Try it |
Go line by line through the entries and show those that hold the string "Gram".

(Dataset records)
-- Opening Marker --

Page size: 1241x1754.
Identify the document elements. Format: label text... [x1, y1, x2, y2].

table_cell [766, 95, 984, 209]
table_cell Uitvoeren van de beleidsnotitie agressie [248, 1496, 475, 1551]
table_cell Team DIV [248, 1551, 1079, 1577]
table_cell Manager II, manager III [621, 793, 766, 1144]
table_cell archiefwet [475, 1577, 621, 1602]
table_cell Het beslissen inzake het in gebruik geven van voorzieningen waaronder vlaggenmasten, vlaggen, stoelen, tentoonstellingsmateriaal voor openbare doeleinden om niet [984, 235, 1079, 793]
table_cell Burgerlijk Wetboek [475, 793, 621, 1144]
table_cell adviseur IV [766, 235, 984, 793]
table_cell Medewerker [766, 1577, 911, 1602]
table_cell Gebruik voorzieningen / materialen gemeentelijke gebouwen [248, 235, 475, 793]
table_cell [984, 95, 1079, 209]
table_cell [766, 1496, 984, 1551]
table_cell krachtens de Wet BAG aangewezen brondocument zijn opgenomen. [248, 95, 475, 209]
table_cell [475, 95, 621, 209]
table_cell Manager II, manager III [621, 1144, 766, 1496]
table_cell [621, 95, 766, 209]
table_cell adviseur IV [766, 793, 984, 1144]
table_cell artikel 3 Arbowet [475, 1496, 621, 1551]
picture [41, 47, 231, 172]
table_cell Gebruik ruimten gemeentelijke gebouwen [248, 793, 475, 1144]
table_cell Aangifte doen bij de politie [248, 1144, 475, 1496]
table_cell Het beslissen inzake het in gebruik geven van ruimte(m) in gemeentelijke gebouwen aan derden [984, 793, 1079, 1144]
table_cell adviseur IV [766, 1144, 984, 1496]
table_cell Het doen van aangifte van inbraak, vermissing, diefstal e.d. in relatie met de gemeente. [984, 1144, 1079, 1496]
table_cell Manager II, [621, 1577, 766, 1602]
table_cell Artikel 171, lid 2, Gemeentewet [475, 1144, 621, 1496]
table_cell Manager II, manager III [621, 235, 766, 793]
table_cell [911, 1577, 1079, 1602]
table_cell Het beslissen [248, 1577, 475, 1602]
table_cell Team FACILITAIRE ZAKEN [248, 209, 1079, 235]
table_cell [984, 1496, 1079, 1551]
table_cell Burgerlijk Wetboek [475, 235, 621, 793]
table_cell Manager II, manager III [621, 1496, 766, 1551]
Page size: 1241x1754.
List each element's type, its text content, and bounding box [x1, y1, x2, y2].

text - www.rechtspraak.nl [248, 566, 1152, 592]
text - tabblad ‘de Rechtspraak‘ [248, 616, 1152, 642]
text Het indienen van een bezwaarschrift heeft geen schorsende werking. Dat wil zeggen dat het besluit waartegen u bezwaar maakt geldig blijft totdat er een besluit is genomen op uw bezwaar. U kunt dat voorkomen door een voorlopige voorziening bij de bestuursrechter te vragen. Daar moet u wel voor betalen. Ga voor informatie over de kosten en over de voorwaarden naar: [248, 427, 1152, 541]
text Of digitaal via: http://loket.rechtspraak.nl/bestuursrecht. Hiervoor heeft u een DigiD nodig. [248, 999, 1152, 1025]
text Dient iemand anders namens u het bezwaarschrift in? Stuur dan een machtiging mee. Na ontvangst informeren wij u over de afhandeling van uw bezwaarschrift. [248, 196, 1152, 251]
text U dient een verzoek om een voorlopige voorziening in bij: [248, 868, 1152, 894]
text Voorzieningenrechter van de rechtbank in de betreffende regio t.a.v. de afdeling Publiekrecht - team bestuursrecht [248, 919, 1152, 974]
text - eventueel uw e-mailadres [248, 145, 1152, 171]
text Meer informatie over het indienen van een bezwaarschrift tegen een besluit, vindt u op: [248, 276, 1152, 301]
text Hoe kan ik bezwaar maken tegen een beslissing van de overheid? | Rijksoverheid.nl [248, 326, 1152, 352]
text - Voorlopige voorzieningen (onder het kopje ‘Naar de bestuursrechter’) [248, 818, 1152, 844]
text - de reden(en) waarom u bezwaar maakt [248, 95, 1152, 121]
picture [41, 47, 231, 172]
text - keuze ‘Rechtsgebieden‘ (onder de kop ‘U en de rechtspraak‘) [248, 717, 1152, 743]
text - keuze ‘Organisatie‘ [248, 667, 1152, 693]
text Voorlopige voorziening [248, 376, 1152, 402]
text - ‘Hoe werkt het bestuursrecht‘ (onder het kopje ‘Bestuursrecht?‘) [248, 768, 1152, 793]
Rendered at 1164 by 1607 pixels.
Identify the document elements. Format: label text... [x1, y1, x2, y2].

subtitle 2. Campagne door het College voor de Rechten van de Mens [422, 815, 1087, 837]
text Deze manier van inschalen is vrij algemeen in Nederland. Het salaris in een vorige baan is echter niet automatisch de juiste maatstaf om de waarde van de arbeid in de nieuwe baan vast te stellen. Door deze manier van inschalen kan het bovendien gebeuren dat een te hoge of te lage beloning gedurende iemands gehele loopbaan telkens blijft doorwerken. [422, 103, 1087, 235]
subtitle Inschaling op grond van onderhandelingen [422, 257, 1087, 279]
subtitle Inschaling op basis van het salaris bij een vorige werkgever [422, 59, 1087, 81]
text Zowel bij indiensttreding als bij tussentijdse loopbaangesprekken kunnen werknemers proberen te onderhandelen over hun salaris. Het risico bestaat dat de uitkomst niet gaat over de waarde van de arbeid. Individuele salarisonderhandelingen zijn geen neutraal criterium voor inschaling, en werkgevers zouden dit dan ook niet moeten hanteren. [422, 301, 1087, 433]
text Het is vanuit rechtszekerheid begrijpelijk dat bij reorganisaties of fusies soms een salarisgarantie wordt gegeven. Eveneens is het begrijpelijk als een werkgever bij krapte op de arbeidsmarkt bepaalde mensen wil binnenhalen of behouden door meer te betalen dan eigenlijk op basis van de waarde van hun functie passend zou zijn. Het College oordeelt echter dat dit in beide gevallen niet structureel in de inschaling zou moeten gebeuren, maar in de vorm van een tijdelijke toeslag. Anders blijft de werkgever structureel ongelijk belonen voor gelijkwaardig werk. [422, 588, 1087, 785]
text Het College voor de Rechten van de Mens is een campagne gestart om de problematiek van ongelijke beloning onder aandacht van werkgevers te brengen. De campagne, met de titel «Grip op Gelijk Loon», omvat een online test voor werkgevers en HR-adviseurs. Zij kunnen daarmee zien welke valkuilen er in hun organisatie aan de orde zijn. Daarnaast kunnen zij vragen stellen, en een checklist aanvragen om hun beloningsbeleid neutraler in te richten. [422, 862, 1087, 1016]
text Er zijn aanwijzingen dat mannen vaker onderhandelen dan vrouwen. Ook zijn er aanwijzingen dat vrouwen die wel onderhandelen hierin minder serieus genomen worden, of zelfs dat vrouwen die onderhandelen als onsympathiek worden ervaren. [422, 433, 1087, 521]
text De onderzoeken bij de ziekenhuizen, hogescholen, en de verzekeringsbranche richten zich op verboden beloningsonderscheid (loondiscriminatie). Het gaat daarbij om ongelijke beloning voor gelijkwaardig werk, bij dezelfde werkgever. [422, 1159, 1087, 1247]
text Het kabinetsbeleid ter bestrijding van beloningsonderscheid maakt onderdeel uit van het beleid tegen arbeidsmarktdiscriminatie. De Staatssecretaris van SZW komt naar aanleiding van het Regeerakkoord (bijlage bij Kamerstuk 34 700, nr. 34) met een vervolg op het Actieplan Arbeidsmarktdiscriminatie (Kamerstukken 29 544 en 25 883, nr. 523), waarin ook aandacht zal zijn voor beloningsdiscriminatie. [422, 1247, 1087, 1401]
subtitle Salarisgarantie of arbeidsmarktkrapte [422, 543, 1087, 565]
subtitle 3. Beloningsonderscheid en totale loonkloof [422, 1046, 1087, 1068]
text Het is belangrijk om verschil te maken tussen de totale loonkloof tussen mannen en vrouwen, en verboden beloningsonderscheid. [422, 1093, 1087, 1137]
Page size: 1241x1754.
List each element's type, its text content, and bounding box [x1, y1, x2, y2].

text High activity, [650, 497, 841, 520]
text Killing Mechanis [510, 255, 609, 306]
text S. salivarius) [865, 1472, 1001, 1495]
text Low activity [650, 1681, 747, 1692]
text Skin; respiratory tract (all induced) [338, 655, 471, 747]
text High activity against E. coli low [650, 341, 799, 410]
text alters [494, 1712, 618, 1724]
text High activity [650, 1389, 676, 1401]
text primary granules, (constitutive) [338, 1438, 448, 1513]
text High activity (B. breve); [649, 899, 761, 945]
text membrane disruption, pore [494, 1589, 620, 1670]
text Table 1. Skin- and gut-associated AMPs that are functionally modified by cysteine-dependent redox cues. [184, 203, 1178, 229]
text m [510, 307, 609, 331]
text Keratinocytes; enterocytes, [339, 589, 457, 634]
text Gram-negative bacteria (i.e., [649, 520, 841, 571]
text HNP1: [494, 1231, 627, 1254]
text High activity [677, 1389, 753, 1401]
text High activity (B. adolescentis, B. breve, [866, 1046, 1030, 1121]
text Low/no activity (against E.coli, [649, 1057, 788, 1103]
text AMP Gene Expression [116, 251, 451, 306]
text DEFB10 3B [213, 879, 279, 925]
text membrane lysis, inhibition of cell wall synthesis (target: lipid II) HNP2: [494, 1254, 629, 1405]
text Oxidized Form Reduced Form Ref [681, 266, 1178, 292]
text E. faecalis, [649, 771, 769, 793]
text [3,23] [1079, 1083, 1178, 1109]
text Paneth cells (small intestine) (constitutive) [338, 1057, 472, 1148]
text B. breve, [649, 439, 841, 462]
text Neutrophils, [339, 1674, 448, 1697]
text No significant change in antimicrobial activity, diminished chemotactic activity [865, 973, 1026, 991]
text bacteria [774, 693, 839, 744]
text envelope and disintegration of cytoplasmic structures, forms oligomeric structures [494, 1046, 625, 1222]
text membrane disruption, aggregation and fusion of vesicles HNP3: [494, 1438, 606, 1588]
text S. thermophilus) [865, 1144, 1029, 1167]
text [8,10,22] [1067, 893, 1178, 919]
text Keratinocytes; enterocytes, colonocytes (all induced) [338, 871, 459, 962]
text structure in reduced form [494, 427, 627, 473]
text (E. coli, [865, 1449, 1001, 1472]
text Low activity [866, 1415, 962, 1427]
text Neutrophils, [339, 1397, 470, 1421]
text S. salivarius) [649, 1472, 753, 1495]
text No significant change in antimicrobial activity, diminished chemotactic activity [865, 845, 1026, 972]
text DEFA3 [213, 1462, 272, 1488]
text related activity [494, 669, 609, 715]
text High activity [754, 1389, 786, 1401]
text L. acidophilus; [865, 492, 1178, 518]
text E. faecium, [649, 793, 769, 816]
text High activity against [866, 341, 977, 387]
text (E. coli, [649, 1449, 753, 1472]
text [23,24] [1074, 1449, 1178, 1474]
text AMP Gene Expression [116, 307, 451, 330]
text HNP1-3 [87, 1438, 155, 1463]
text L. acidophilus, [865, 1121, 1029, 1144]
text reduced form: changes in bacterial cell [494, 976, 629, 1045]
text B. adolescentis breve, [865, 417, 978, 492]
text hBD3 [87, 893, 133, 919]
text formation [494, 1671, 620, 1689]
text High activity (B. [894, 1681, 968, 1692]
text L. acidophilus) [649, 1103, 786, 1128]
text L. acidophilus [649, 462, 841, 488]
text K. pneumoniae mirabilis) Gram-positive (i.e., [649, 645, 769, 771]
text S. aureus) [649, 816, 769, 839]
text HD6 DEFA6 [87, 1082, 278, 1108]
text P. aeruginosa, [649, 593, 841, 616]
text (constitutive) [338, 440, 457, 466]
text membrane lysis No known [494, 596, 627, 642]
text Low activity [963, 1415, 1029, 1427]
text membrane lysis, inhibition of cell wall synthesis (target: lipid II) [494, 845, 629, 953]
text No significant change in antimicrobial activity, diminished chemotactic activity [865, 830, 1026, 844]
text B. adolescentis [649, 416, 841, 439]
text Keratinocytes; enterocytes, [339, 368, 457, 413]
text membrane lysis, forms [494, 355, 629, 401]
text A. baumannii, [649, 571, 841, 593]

-- Closing Marker --

Output of the task |
text Gram-negative bacteria (i.e., [649, 520, 841, 571]
text K. pneumoniae mirabilis) Gram-positive (i.e., [649, 645, 769, 771]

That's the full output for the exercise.